As far as I can tell these questions, rudimentary as they are, have not been asked of Hamas by the local reporters in Gaza. How could they ask these questions and remain journalists? Nor have these questions been asked by the foreign reporters of the Hamas leadership in Qatar who have given any number of soft `interviews to Al Jazeera.
I think journalism is in crisis. I think more and more people believe that the mainstream media traffics in fake news. With social media awash with conspiracy theories and lies and malign fantasies, with Tik Tok the main news source for millions of young people, there is a desperate need for journalism that is fair, factually accurate and honest. Dispassionate but not heartless.
This is not the sort of journalism that the petition and group letter signers are urging on those covering the war in Gaza. The lines between the ethics of the social justice warriors on social media and the ethics of journalists in the mainstream media is becoming unclear. That is disastrous for journalism and journalists. And not to be too pompous, for liberal democracy as well.

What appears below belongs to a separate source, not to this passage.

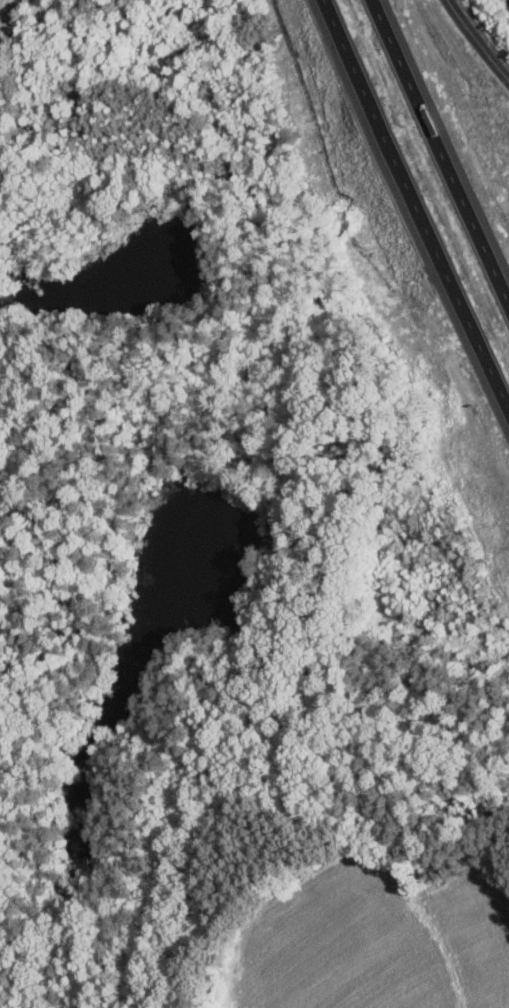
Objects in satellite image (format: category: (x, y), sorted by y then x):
road: (480, 39)
road: (439, 153)
road: (415, 207)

Postscript: Israel does not allow foreign journalists—nor Israeli journalists for that matter- into. Gaza. Some Israeli reporters have gone into Gaza with the IDF, embedded in the way American and even Australian journalists were embedded with US forces during the war in Iraq. Clearly, Israel could and still cannot, guarantee the safety of reporters in Gaza. As a journalist, I support those reporters who despite the risks, want to enter this very dangerous war zone.

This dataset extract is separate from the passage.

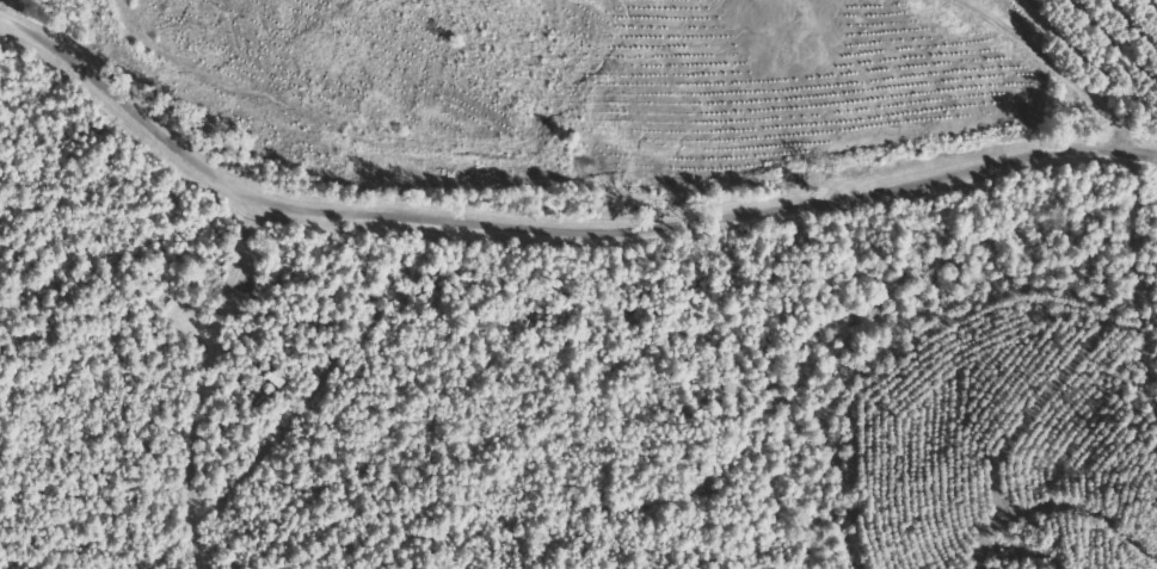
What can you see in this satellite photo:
road: (560, 224)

But I completely understand why Israeli authorities, especially the IDF refuse to allow foreign reporters into Gaza. Imagine the response from journalists and from pro-Palestinian activists if a foreign reporter was killed covering the war.
How I wish this article was circulated very widely! Thank you Michael Gawenda.
I read this article and have waited until you published it again here to comment. What you wrote was desperately needed to be written. Many remain ignorant to the state of ‘news’ because of the convenience of believing things remain as they once were, when clearly they do not.
Also finished your book. The last two lines, for me, were worth the challenge of past politics. I look forward to one day reading more of your self discoveries.